“The woeful inroads of heathen men made lamentable havoc in the Church of God in Holy-island, by rapine and slaughter,” reads the Anglo-Saxon Chronicle, referring to the savage sacking of the island monastery off the coast of Northumbria in ad 793.

Like a fast-moving storm, the Vikings began raiding northern Britain, Scotland, and Ireland in the last decade of the 8th century. Medieval writers put the raid on

Lindisfarne in the same category as natural disasters and believed, as they did with all disasters, that it was a punishment for transgressions against God. It was the first of many such disasters for the Anglo-Saxons, as the Vikings eventually swept through all of Britain, leaving only Wessex unconquered.

The passage of nearly 10,000 years since the end of the Viking Age makes it difficult for us to say with a high degree of accuracy much of anything about the Vikings. Some aspects of their style and means of warfare are known well enough to get a reasonable idea of that aspect. What cloaks their deeds is not only the limited amount of primary source documentation available to us, but also the shortage of archaeological evidence.

How they fought is understood well enough, but why the western Vikings, those from modern-day Denmark and Norway, expanded so rapidly remains a continuing realm of study and debate. For almost three centuries, from the Lindisfarne raid to the Battle of Stamford Bridge in 1066, the western Vikings plundered the British Isles, Frisia, Frankish lands, and other realms.

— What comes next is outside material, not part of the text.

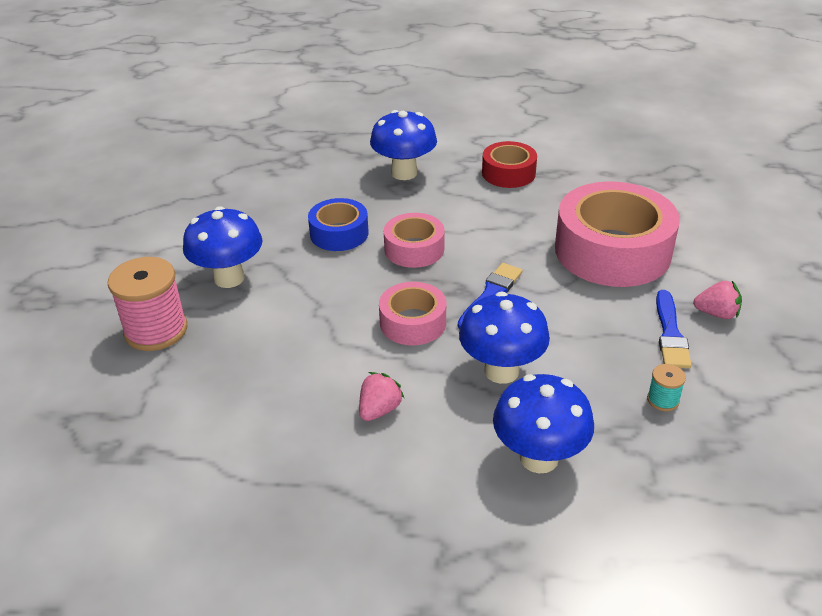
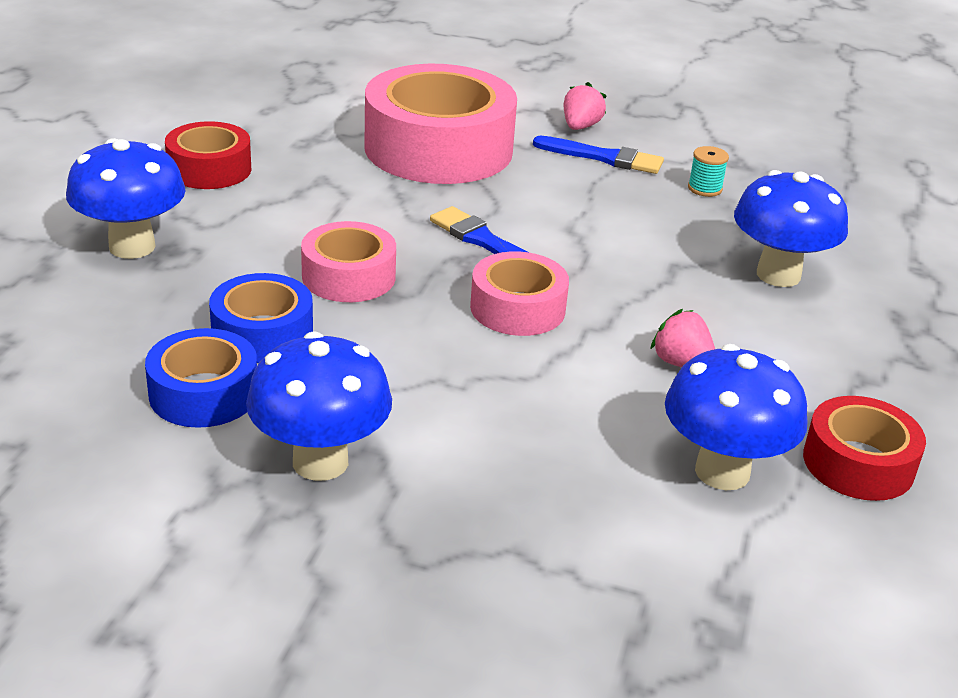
camera: 80 degrees left, 5 degrees down
(156, 330) = (431, 562): pink spool -> none
(276, 229) = (204, 393): none -> blue tape
(287, 516) = (858, 463): none -> red tape
(501, 371) = (634, 266): blue mushroom -> blue mushroom (722, 472)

Medieval writers believed that the Vikings were bigger and stronger than other peoples. They also believed that climactic changes made it difficult for the Vikings to sustain themselves, which compelled them to plunder abroad. These theories have been proven wrong.

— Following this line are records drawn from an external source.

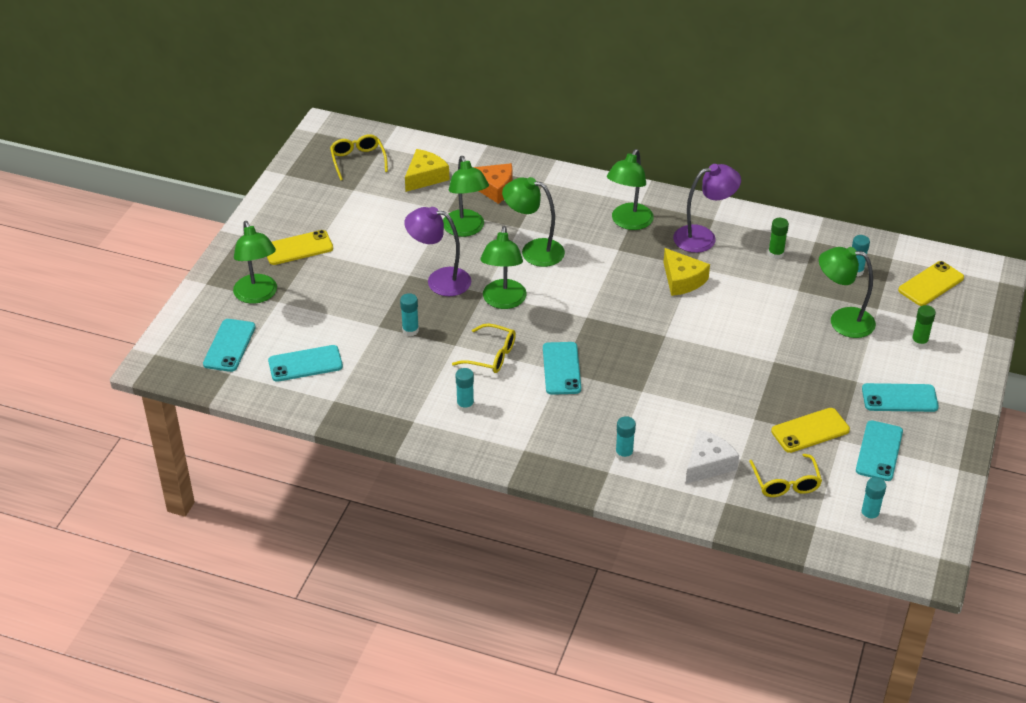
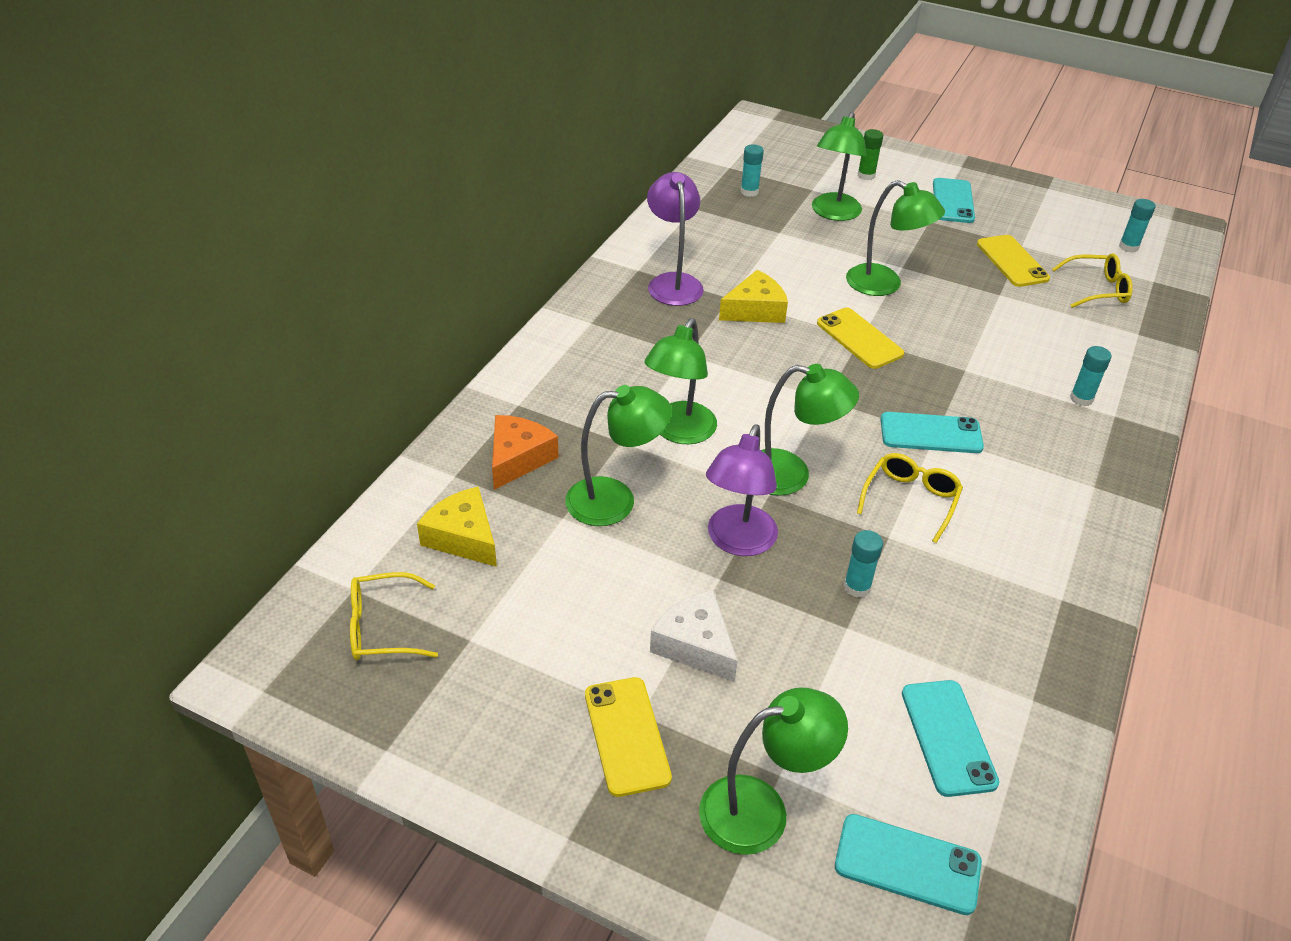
camera: 85 degrees left, 0 degrees up
(465, 405) = (1018, 537): turquoise glue stick -> none
(628, 222) = (631, 337): green lamp -> green lamp (884, 285)
(708, 464) = (1081, 337): white cheese -> white cheese (695, 645)
(776, 254) = (712, 236): green glue stick -> none
(879, 451) = (1034, 226): turquoise phone -> none
(931, 284) = (774, 153): yellow phone -> yellow phone (859, 338)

Like a river has many tributaries, so does the rise of the western Vikings and their invasions have many factors. One is that a long tradition of piracy existed in Scandinavia. Another is that inheritance laws favoring eldest sons forced younger sons to seek fortune abroad. Yet another is the technological advance of the Viking ship, or longboat, which facilitated fast-moving seaborne raids.

The Vikings were unequalled at the time as seafaring men, and their longships were a key factor in their success. With their ornately carved prows, their oars and square-rigged sails, their long keels and shallow drafts, the longships were the perfect vessel to swoop down on unsuspecting and vulnerable coastal and river settlements.

Generally less than 100 feet long, with about 16 oars on each side, and bearing crews of 60 to 90 men, the oak-plank longships could land on beaches and could carry their crews far inland. A small raid might involve as few as a half dozen ships. A large expedition in the latter days of the Viking Age required several hundred ships. Of particular note was the epic raid that began in ad 859 in which the Vikings sailed through the Straits of Gibraltar and fought their way 200 kilometers up the Rhone River to Valence.

Besides their supremacy at sea, the Vikings also were successful in land warfare. The western Vikings benefited from strong leadership, and they exhibited great courage and resourcefulness. The element of surprise, which was enabled through the stealth-like characteristics of their long ships, also contributed substantially to their success. They fought on land primarily hand to hand with double-edged swords for slashing and battleaxes. They used round shields, helmets, and leather jackets or mail for protection. Although they engaged mostly in raids and skirmishes, a few large battles occurred, such as Brunanburh (937), Maldon (991), and Clontarf (1014).

The western Vikings were polytheistic; Norse religion was a subset of Germanic paganism. The gradual conversion of the Vikings to Christianity in the 10th century heralded an end to their previously separate and unique political and religious identity. But their influence was by no means marginalized by this, for by that time they had settled in many areas, such as northern France and Sicily, where they would become assimilated with other peoples and have a profound effect on the course of European history in the centuries that followed.